21 Ekim’in Dünya Gazeteciler Günü olduğunu henüz duydum.
Çalışan Gazeteciler Günü, Sansürün Kaldırılış yıldönümlerini bildim de..
21 Ekim’in Dünya Gazeteciler Gününün cahiliyim..
Bağışlayın.
Başında ‘Dünya’ lafzı var..
Yani küresel bir vurgu..
Ne ki BM düzeyinde de böyle bir gün yok.
Ülkemizde ilk özel gazete olan Tercüman-ı Ahval gazetesinin 21 Ekim 1860 tarihinde kuruluş yıldönümüyse, bunun Dünya ile ne alakası var?
Ki ilgisi de yok.
Kim gündeme getirdiyse..
Kim…
Neyse..
Bizde bu gün enflasyonu dikkat çekici boyuta ulaştı.
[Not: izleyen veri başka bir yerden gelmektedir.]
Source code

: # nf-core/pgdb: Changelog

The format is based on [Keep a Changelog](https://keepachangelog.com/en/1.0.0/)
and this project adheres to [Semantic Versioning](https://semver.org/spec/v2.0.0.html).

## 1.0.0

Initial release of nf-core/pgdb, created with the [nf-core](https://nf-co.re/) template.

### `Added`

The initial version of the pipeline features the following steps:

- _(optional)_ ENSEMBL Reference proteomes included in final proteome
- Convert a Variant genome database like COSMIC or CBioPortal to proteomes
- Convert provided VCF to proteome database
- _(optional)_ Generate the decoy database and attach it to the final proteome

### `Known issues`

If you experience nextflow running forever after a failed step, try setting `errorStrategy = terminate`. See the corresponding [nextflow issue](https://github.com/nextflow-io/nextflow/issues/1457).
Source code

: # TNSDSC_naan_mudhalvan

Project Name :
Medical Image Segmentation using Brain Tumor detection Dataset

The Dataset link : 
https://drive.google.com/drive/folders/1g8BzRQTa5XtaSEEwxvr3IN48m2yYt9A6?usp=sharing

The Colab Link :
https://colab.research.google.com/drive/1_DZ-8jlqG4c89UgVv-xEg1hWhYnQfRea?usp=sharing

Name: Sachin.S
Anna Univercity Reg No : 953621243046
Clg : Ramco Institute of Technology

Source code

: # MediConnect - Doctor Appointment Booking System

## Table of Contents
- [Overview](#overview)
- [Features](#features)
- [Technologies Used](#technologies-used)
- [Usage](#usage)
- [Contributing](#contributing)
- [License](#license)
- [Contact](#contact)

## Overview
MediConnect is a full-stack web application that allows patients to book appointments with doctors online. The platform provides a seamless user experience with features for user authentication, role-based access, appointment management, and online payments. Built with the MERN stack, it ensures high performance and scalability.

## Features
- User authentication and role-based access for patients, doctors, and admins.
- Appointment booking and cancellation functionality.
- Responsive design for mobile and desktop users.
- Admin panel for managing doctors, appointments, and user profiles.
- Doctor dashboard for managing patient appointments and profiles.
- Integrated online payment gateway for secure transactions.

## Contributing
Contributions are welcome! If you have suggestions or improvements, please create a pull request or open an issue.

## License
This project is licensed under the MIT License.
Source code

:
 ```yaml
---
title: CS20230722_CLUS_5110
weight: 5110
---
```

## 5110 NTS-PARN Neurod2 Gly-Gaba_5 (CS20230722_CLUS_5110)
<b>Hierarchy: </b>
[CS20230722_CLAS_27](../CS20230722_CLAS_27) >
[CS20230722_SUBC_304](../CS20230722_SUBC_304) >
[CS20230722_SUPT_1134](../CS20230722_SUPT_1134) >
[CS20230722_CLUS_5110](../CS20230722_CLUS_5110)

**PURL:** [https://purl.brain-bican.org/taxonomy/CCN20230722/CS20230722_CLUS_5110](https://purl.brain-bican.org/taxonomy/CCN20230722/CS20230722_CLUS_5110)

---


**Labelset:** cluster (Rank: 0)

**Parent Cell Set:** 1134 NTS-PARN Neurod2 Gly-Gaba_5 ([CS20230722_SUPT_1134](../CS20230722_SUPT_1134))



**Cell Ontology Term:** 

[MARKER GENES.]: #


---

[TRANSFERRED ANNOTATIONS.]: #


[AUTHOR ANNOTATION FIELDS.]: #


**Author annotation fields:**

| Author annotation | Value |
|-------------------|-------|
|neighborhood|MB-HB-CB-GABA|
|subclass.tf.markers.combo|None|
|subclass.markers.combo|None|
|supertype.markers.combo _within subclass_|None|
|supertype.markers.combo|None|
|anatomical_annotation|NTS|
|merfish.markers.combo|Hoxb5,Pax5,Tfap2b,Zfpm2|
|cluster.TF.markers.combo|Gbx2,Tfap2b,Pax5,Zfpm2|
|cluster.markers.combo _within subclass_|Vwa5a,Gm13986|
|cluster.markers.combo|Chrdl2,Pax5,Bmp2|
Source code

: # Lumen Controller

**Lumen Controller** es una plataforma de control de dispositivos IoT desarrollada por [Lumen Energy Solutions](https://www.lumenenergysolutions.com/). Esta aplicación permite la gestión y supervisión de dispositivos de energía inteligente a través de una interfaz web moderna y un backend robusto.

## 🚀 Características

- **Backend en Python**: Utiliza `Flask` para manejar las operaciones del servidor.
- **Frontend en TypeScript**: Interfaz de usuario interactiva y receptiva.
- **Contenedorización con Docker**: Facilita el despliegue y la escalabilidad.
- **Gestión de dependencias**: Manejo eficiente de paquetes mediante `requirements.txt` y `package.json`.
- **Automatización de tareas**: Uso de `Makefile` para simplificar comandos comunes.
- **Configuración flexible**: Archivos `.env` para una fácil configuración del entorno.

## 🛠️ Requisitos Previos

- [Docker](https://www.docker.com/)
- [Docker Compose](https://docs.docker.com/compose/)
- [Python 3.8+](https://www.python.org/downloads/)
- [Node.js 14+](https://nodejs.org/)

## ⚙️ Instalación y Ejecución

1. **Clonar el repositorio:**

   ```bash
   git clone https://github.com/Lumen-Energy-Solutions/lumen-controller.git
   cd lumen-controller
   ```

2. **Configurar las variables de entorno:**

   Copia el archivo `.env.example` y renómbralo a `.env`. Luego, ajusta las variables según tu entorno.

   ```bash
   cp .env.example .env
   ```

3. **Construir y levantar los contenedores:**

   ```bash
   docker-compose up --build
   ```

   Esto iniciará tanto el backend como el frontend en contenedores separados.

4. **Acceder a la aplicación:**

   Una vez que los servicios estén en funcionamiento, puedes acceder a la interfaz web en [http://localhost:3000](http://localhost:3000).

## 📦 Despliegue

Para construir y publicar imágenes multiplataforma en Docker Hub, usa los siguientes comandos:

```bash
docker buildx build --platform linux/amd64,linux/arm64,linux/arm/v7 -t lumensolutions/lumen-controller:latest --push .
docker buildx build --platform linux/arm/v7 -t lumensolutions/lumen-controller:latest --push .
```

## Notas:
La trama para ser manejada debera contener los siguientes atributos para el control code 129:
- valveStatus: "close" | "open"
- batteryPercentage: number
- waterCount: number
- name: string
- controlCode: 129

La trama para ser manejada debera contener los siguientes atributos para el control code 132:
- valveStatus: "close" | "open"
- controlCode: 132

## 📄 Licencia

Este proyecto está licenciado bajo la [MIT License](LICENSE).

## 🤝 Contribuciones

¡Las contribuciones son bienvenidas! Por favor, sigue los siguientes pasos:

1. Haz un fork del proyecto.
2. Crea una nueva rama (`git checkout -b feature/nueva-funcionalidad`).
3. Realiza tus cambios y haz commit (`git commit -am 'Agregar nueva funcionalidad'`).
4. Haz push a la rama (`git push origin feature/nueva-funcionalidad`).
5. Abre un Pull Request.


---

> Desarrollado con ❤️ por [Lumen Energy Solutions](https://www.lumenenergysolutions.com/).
365 günde neredeyse bin özel gün var..
Milli mesaj veren günler, manevi değerleri gündeme taşıyan günler tamam da..
Diğerleri..
Ve değişmeyen bir kural..
Ne hatırlanıyorsa, neyin üzerine vurgu varsa, bir şarkı gibi etkisi: ‘Senede bir gün’
Zafer günlerimiz, bayramlarımız baş üstüne..
Ama şu küresel hafıza olan google’ye bir girin..
Her günü denk gelen onlarca gün çıkacak önünüze..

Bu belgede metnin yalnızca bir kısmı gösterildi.